I turned to leave. He looked in shock again. I was pretty sure that was going to win the tug-of-war; aggression had slinked away for good. Rattigan muttered, ‘I should  …  should bust your bloody teeth out for  …  talking to me like that  …  ’

‘If that’s what you need to do, Johnny boy, knock yourself out. Knock me out, I can’t stop you. Won’t change a goddamn thing. You’ll still be a supreme asshole. Still be nothing. You’ll always be nothing.’

I left him, hunched, staring at the ground, his lips moving as he tried to process what had just happened. I wasn’t fully sure myself. I crouched and picked up the books and things that fell from my bag; a little old lady hobbled over and helped, smiling kindly. I smiled back and said, ‘Thanks.’

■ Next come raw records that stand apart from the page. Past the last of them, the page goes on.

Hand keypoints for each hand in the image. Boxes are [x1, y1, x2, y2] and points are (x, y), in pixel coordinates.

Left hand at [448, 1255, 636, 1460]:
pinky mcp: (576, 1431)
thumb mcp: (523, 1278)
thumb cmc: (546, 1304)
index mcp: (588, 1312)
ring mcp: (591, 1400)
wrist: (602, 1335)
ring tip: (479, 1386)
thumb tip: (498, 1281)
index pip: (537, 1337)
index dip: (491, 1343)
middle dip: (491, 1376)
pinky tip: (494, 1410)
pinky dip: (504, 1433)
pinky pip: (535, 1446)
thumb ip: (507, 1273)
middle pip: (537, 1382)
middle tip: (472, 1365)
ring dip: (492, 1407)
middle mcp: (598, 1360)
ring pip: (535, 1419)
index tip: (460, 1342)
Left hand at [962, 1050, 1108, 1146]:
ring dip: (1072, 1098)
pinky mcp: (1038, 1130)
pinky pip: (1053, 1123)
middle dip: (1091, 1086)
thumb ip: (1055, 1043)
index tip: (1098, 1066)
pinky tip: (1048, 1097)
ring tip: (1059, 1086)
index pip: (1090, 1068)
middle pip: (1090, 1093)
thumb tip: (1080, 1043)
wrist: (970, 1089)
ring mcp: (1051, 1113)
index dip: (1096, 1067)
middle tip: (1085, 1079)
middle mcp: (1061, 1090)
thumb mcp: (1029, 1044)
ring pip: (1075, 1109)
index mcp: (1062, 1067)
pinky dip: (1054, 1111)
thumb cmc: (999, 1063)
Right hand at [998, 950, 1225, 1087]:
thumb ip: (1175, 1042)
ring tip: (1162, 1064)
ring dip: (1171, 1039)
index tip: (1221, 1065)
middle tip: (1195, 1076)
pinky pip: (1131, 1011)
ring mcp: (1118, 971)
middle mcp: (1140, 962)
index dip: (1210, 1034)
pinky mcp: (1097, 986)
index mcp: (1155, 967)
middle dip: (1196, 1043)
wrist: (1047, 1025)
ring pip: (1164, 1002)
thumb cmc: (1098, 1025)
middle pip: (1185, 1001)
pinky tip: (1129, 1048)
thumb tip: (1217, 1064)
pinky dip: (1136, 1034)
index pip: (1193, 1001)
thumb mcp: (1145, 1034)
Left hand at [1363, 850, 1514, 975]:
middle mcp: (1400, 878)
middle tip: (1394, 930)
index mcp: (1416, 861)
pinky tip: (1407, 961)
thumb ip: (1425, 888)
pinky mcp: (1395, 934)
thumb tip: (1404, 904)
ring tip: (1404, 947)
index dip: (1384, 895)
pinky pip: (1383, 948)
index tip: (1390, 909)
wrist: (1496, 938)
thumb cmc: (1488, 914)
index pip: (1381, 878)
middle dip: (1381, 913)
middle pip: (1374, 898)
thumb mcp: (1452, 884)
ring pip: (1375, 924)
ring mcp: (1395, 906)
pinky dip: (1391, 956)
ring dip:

And I nodded and smiled to the crowd around us as I stood, now separating and returning to their lives – it was all smiles today. Including the man from the library, Kinvara. He must have left soon after me. He grinned mischievously, tipped his finger off his forehead in salute and said, ‘Bravo.’ I gave a little bow.

Kinvara added, ‘From the Latin. Look it up.’

I said back, ‘I will.’

One of the children smiled at me too, as if I was his big hero, and I wondered if he was a victim of bullying. So many poor kids getting hassled; it was always the way. But for once, I wasn’t one of them. For once I had the power.

I walked off with a light step, heart pumping, head buzzing, a surge of energy through my whole body. It felt like I was being lit up from inside with a thousand electric lights.

Then I burst out laughing. Holy crap. You just owned John Rattigan. What the hell’s going on with you, man?

I felt pure happiness, an adrenaline shot, boom, straight to the heart. I only wished I’d done it months ago. Although maybe I couldn’t have. Maybe I was only now rediscovering the strength inside me. Becoming a different person.

I heard a voice behind me, aged but not weak, medium-pitch. It was the old dear who’d helped me gather my things off the snow. Once more she hobbled towards me – it sounds like the start of a literally lame joke – held out her hands and gestured for me to give her mine. She took my fingers and looked deep into my eyes. Her own seemed a bit funny, gone blooey, very distant, as if she were high on something. I smiled self-consciously, wondering what this was all about. But I kind of already knew.

The old lady said, ‘Now look at your hand.’

She left and I looked down. There was writing on it. Tiny veins under my skin had redirected the blood, filled themselves with it, which made them rise up and form words.

Sláine was doing this. It wasn’t really happening, I was hallucinating, yet it was as real as anything I’d ever experienced.

‘I think you’re ready to know what happened,’ the words read. ‘How I died.’